Safety In Mobile Gaming

It seemed like a deceptively slow growth that was actually much quicker than many may have realised – from snake on the old Nokias to games such as Fortnite and PUBG being PC ports, mobile gaming is now dominating the market pulling millions in investor interest which is expected to be billions within the next couple of years.

It’s easy to see why – modern smartphones are all very similar in their hardware capabilities, and everyone has one, it removes all the accessibility issues that come with either a console or a higher end PC, it also bridges the cross-platform gap – and we’ve seen how widely accepted it has become, apps like Pokemon Go racked up 1 billion downloads within a very short period of time with those playing ranging from young children who had never played a Pokemon title before, to the older generation looking to get out more. 

But as the market grows, so do the methods implemented to try to catch those unsuspecting out – we see many different strategies to trick you into purchasing something you didn’t want to, or by locking you out of a game until you purchase more. So what do you need to look out for, and how can you stay safe whilst mobile gaming?
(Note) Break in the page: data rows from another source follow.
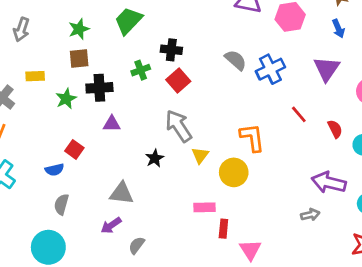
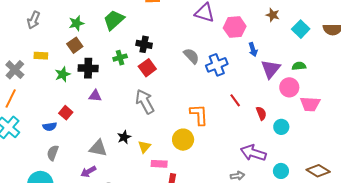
blue arrow: (338, 29) -> (253, 50), moved
brown square: (79, 58) -> (75, 45), turned -35
purple triangle: (327, 69) -> (271, 69), moved
yellow triangle: (200, 155) -> (144, 147), moved
black star: (155, 158) -> (124, 137), moved

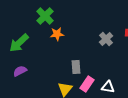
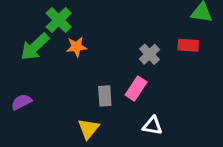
green arrow: (19, 43) -> (35, 47), moved
pink rectangle: (87, 84) -> (136, 88), moved

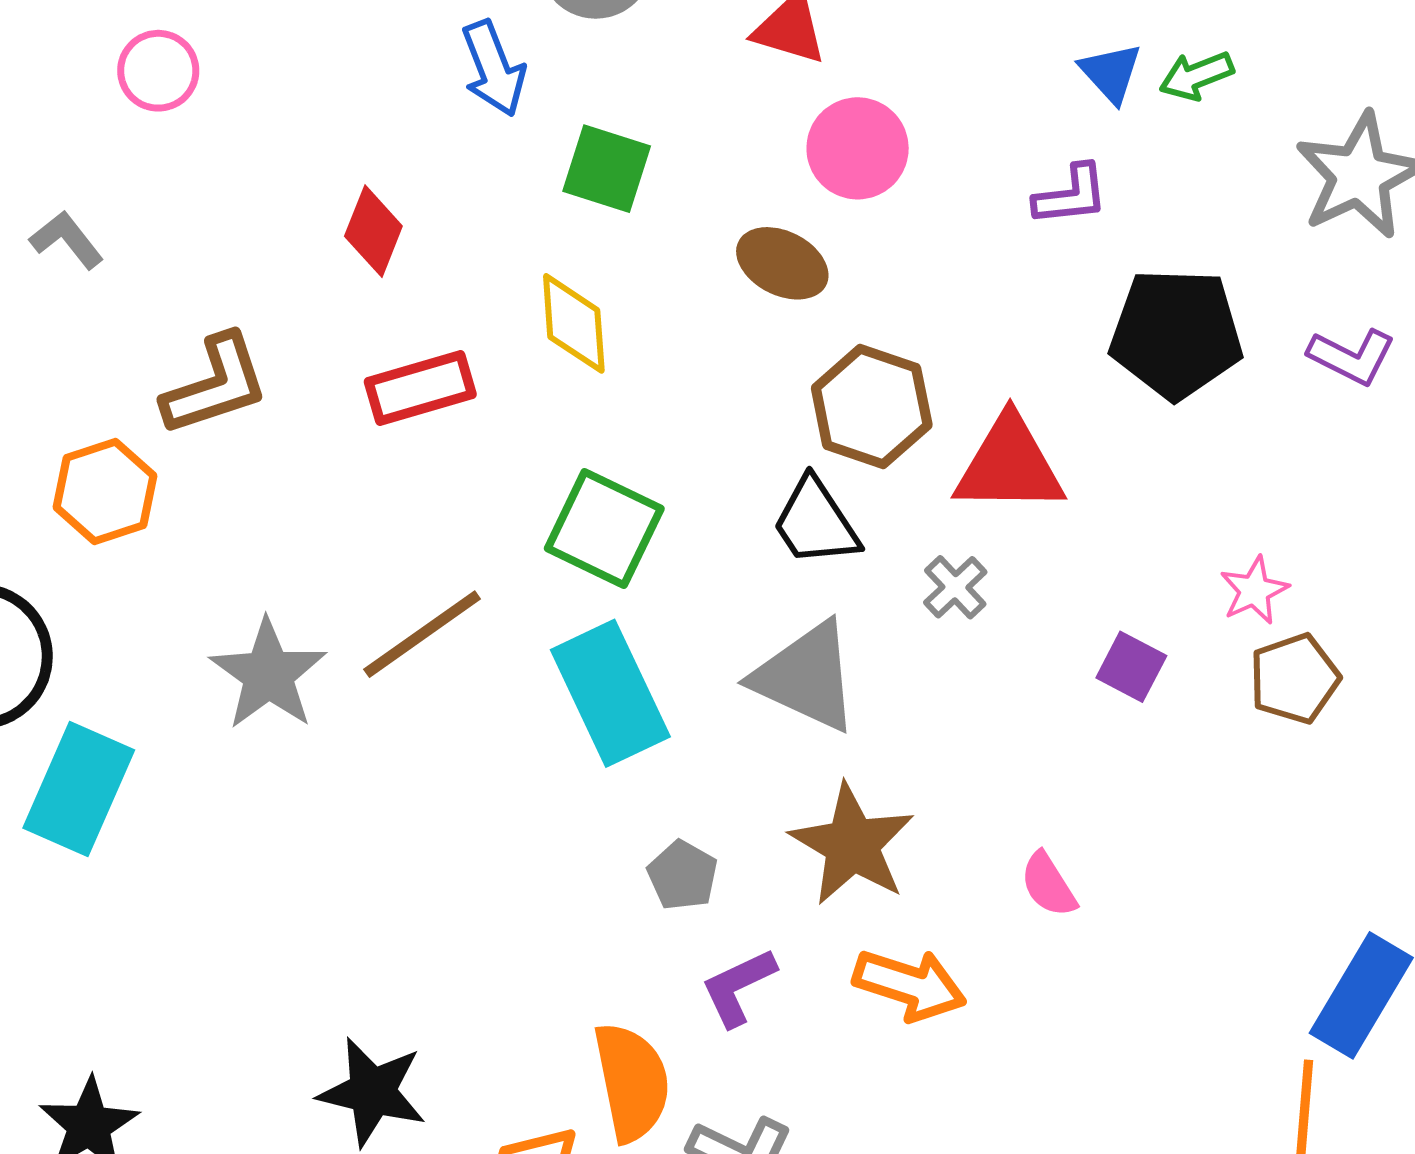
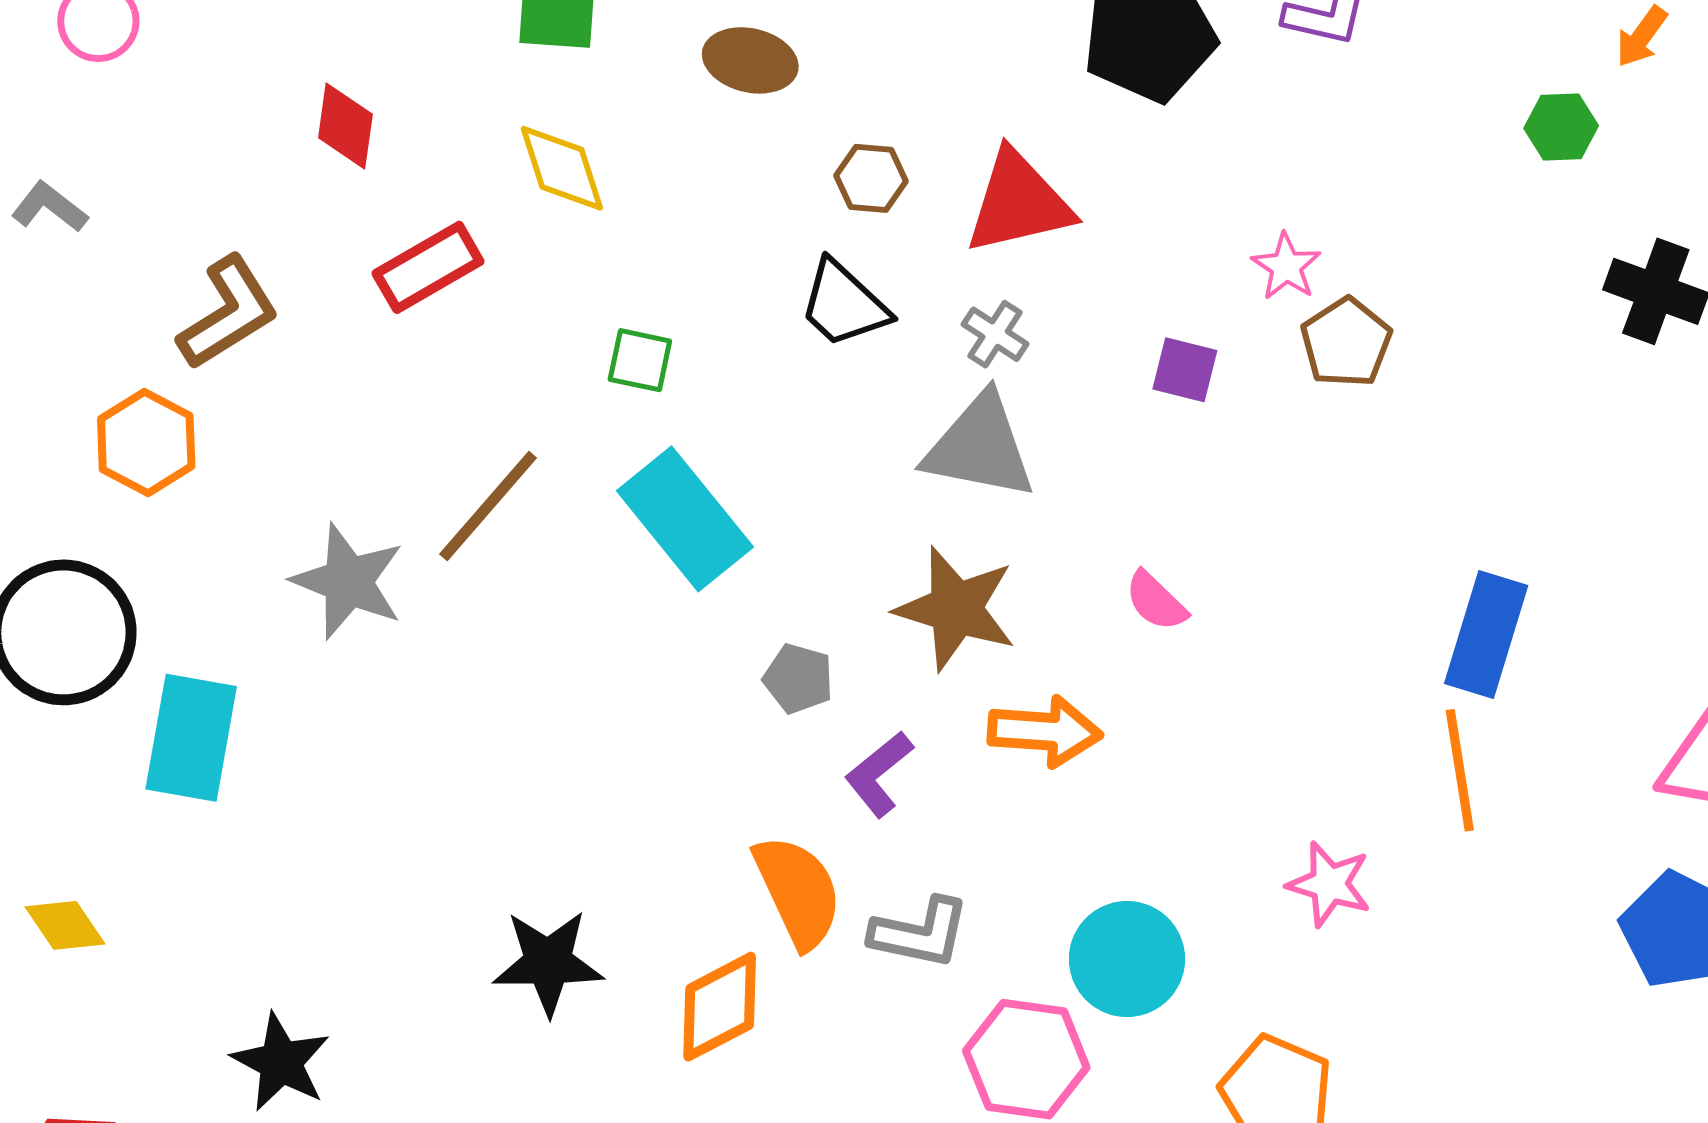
brown hexagon: (872, 406) -> (871, 178), size x0.6
green square: (604, 528) -> (640, 360), size x0.6
gray triangle: (806, 677) -> (980, 447), moved

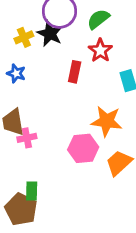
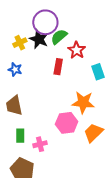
green semicircle: (98, 19) -> (59, 37), moved
pink cross: (27, 138) -> (40, 144), moved
green rectangle: (32, 191) -> (20, 136), moved

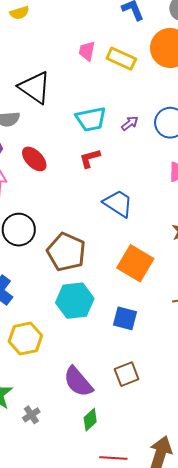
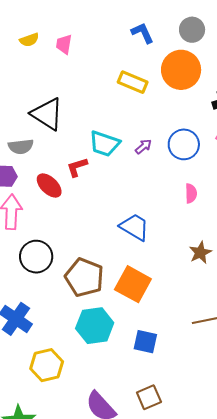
pink trapezoid: (87, 51) -> (64, 44), moved
cyan trapezoid: (91, 119) -> (104, 144), turned 32
red L-shape: (90, 158) -> (77, 167), moved
orange square: (135, 263) -> (133, 284), moved

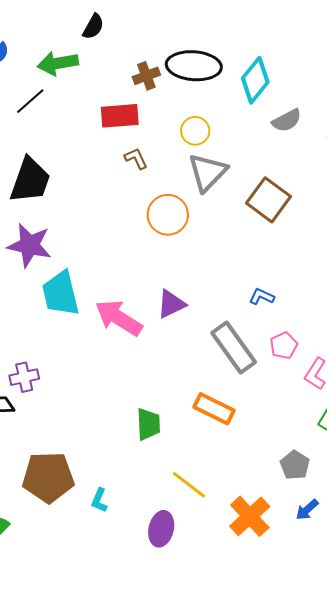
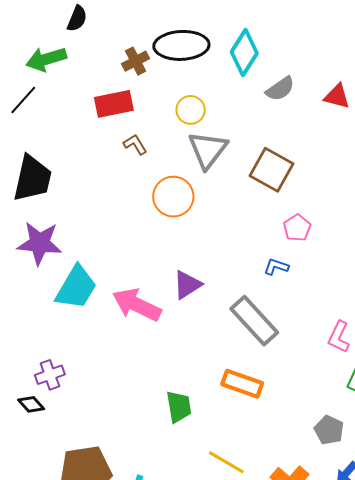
cyan trapezoid: (61, 294) -> (76, 287), turned -129
pink pentagon: (284, 346) -> (297, 228), moved

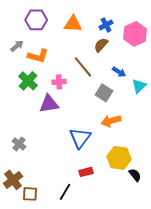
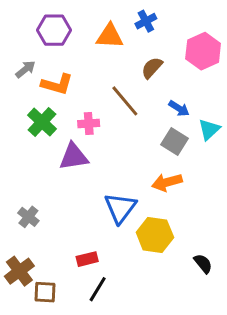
blue cross: (106, 25) -> (146, 21), moved
gray square: (104, 93) -> (174, 142), moved
yellow hexagon: (119, 158) -> (155, 235), moved
red rectangle: (86, 172) -> (87, 259), moved

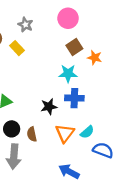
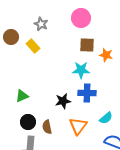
brown square: (74, 47) -> (87, 45), turned 35
cyan semicircle: (87, 132) -> (106, 118), moved

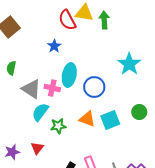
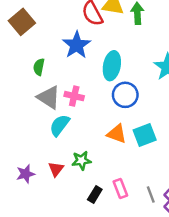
blue star: (54, 46) -> (77, 45), size x1.6
green semicircle: (11, 68) -> (39, 67), moved
cyan ellipse: (69, 75) -> (112, 66), moved
green star: (58, 126) -> (81, 161), moved

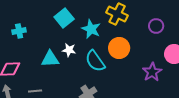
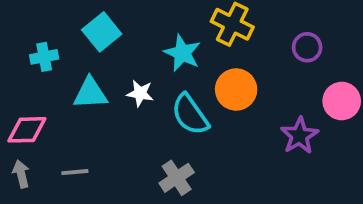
cyan square: (64, 18) -> (102, 32), moved
cyan triangle: (50, 59) -> (90, 93), moved

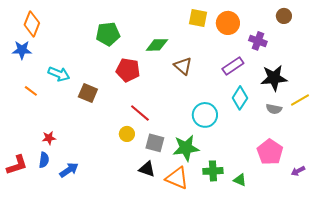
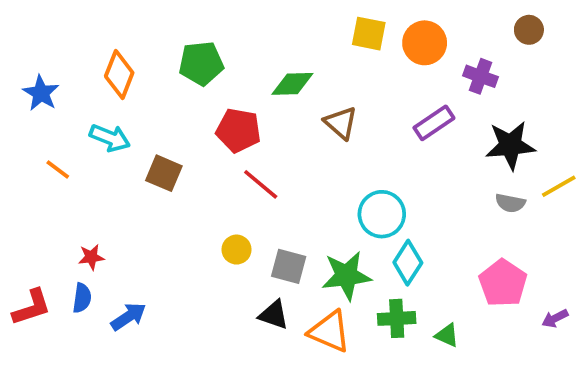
orange diamond: (32, 24) -> (119, 74), moved
blue star: (22, 50) -> (41, 93), turned 30
cyan diamond: (240, 98) -> (408, 263), moved
red line: (140, 113) -> (261, 184), moved

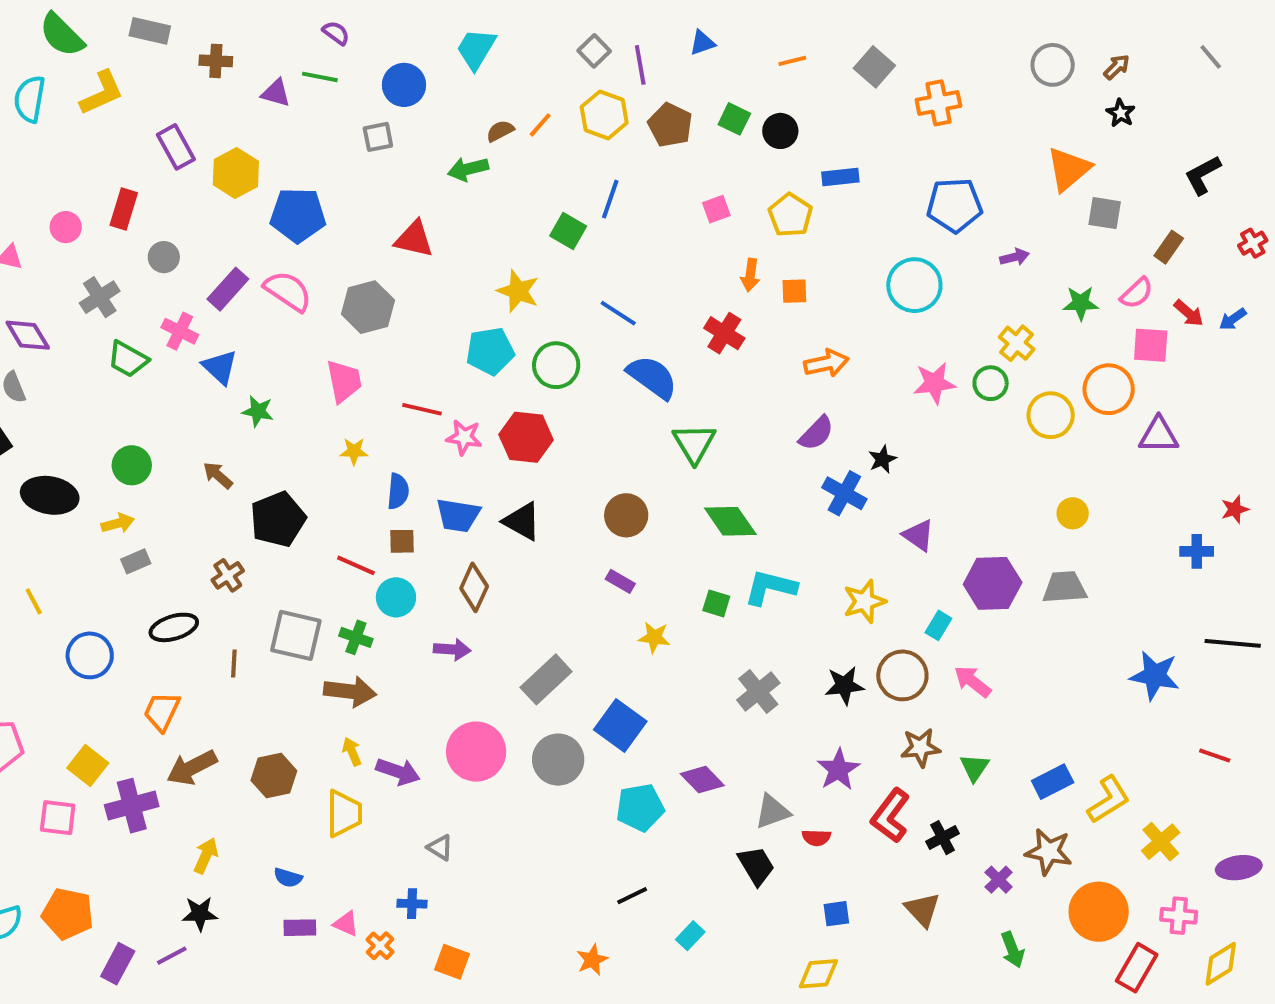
  1. Pop-Ups – This is a very common strategy implemented in free games with a purchase option – the game will run for a short period of time before you’re prompted with a pop-up that gives you the option to buy the game, but it is typically worded in a way that may seem confusing, “click here to continue playing!” for example. This is being looked down upon, however, and change may be forced to make this more clear – but to stay safe against this practice, and if you do come across this, either carefully read the pop-up message or delete the app entirely.

2. Gambling Apps – Betting and gambling apps have become some of the most popular on the various app stores – from many free options to entice you into playing more, then transitioning to paid versions. The UK introduced a way to help those who felt they had a gambling addiction find a break – Gamstop – which allows users to opt in to block them from using these apps and services. Not all operators have taken up on registering, but there are many who have – if you feel like this could be a problem area, there are options available to you.

3. Permission Blockers – Newer terms and various pop-ups can be very confusing if you’re not used to seeing them, if something asks for permission to access your files or contacts you may not think twice about it, but apps could be using your personal information to advertise to others. There are many ways to manage this now however, as there are features within phone settings to block and manage app permission, as well as apps that you can download that do the same thing but for a limited period of time. 

As with anything online, it’s important you’re staying safe and keeping your information safe – especially if you are younger or have younger people using your device to access these games. Reading any message that pops up and understanding what you’re being asked may be the difference between dropping money on a game you didn’t mean to or not – and if ever in doubt about an app, the best way to handle it is to just delete it.